Storia

“Che non si tiri la neve”

A cura di Lorenzo Grassi
© lorenzograssi.it

“Per ovviare alle risse e mali che possono succedere dal tirare la neve, l’Eminentissimo e Reverendissimo Cardinale Bernardino Scotti, Pro Governatore di Roma e Vice-Camerlengo, d’ordine anche della Santità di Nostro Signore datogli a bocca, proibisce ed espressamente vieta ad ogni e qualunque persona anche ecclesiastica il tirare la neve”. È perentorio il Bando diramato l’11 febbraio del 1717 per tentare di placare la foga mostrata dai romani nelle battaglie a pallate. Fa impressione rileggerlo oggi, oltre trecento anni dopo, quando un’ondata di gelo potrebbe riportare i fiocchi bianchi sulla Città Eterna, come sperano gli oltre 26 mila sostenitori del gruppo Facebook “Per tutti quelli che vogliono la neve a Roma”.

Pallate di neve in anni recenti davanti al Colosseo innevato.

Ma torniamo indietro nel tempo. L’inverno 1715-1716 aveva visto abbondanti nevicate in città, ed evidentemente l’occasione era stata sfruttata per gesti di estrema violenza. Così nell’inverno successivo, quello tra il 1716 e il 1717, le autorità avevano pensato di correre ai ripari. Il Cardinale Scotti aveva diffuso il Bando dove si precisava che il tirare la neve era vietato “in qualsivoglia modo e forma, e sotto qualsiasi pretesto, anche per burlare e senza intenzione o animo di offendere o dannificare alcuno”.

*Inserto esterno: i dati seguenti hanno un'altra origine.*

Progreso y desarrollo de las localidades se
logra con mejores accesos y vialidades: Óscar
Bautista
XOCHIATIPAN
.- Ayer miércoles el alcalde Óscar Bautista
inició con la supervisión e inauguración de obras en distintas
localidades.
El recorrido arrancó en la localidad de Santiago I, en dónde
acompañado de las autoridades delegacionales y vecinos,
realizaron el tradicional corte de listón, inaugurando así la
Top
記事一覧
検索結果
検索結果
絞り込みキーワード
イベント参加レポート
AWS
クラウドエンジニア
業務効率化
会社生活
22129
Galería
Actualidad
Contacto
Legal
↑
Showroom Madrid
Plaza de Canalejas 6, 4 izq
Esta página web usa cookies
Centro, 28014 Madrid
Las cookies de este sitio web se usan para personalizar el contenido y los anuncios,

Un lancio con lo sfondo della Basilica di San Pietro.

I precedenti dovevano essere stati pesanti, con feriti e tramortiti, considerato che erano previste dure conseguenze per i trasgressori: pena di tre tratti di corda se il tiro di neve sarà senza offesa; galera per 5 anni se con offesa; 10 anni “se l’offesa sarà con pericolo di vita o di cicatrice o di stroppio, anche se non ne segua la morte”; infine a pena della vita (“ad arbitrio dell’Eminenza Sua”) in caso di morte del malcapitato preso a pallate di neve.

La pubblicazione del Bando dell’11 febbraio 1717.

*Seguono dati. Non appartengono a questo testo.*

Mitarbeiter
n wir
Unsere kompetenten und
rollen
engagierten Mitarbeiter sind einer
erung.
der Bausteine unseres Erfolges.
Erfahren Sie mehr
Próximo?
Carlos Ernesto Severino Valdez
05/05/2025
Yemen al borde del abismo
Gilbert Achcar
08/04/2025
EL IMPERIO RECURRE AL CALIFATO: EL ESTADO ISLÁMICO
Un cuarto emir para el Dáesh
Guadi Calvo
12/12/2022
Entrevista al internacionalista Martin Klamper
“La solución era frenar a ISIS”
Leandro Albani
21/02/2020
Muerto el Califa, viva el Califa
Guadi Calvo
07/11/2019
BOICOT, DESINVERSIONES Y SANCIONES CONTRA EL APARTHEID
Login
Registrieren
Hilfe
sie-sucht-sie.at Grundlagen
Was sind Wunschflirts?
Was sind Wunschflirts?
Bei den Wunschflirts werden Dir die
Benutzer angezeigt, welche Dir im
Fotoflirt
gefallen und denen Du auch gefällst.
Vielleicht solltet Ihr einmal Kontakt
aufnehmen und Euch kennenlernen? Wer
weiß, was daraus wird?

Nel caso gli autori dei lanci fossero stati donne, ragazzi e minori di 18 anni, erano previste “pene pecuniarie della carcere, della pubblica frusta, esilio e anche della vita, secondo le qualità di esse donne, ragazzi e minori”. E per i romani poco avvezzi a rispettare le regole, il Bando avvertiva “ciascuno ad obbedire, perchè si procederà all’esecuzione delle pene irremisibilmente”.

Un ritratto del Cardinale di origini milanesi Bernardino Scotti.

Bernardino Scotti, nato a Milano il 6 ottobre 1656, da giovane intraprese gli studi di Giurisprudenza. Fu nominato Governatore di Roma e Vicecamerlengo di Santa Romana Chiesa dal 19 dicembre 1711 (mantenne la carica anche di Pro-Governatore sino al 23 giugno 1717). Il 16 dicembre 1715 fu nominato Cardinale da Papa Clemente XI. Ammalatosi in un viaggio verso Loreto, morì all’età di 70 anni a Roma il 16 novembre 1726 nel suo palazzo presso la chiesa di San Tommaso degli Angeli. È sepolto nella chiesa dei Santi Carlo e Ambrogio.